How many homomorphisms from $\displaystyle\frac{\mathbb{Z}[x,y]}{(x^3+y^2-1)}$ to $\displaystyle\frac{\mathbb{Z}}{(7)}$?
I already checked that $x^3+y^2-1$ has these five integer roots: $(-2,3),(-2,-3),(0,1),(0,-1)$ and $(1,0)$, so it is not an irreducible polynomial in $\mathbb{Z}$.

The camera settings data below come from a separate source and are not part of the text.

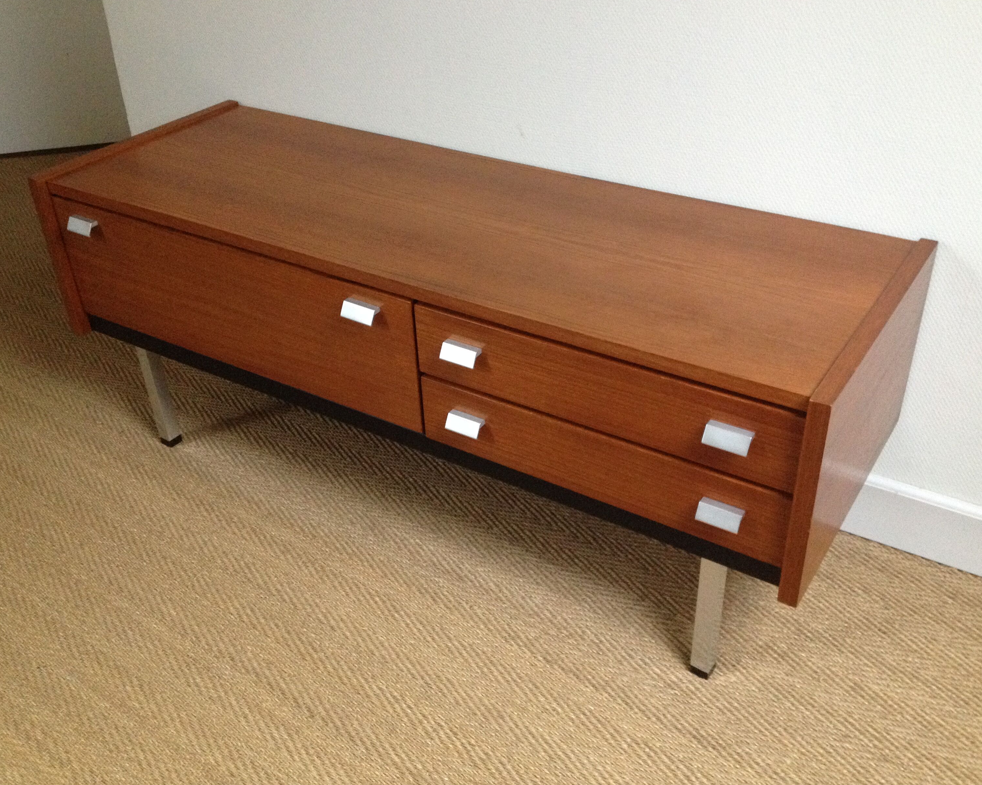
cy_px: 395
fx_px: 1075
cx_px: 503
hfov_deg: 49.1
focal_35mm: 37
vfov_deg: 40.1
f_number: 2.4
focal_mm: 4.28
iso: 320
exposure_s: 1/20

The ring $\displaystyle \frac{\mathbb{Z}}{(7)}$ is the same as $\displaystyle\frac{\mathbb{Z}}{7\mathbb{Z}}$, right? Since $7$ will generate $7\mathbb{Z}$, so this ring $\displaystyle \frac{\mathbb{Z}}{(7)}$ is a finite ring of $7$ elements. But then how can I find the number of homomorphisms? I am also failing to analyze the order of elements that will generate the domain ring.
Thanks.
The homomorphisms from $\Bbb Z[x,y]/(f(x,y))$ to $\Bbb Z/p\Bbb Z$ are the homomorphisms from $\Bbb Z[x,y]$ to $\Bbb Z/p\Bbb Z$ which send to $f(x,y)$ to zero. The homomorphisms from $\Bbb Z[x,y]$ to $\Bbb Z/p\Bbb Z$ are the maps $$\phi_{a,b}:h(x,y)\mapsto h(a,b)$$ where $a$, $b\in\Bbb Z/p\Bbb Z$. So $\phi_{a,b}$ kills $f(x,y)$ iff $f(a,b)=0$. So the number of homomorphisms from $\Bbb Z[x,y]/(f(x,y))$ to $\Bbb Z/p\Bbb Z$ is the number of solutions of $f(a,b)=0$ over $\Bbb Z/p\Bbb Z$.
In your example, you are counting the number of solutions of $x^3+y^2-1=0$ modulo $7$, so counting points on an elliptic curve.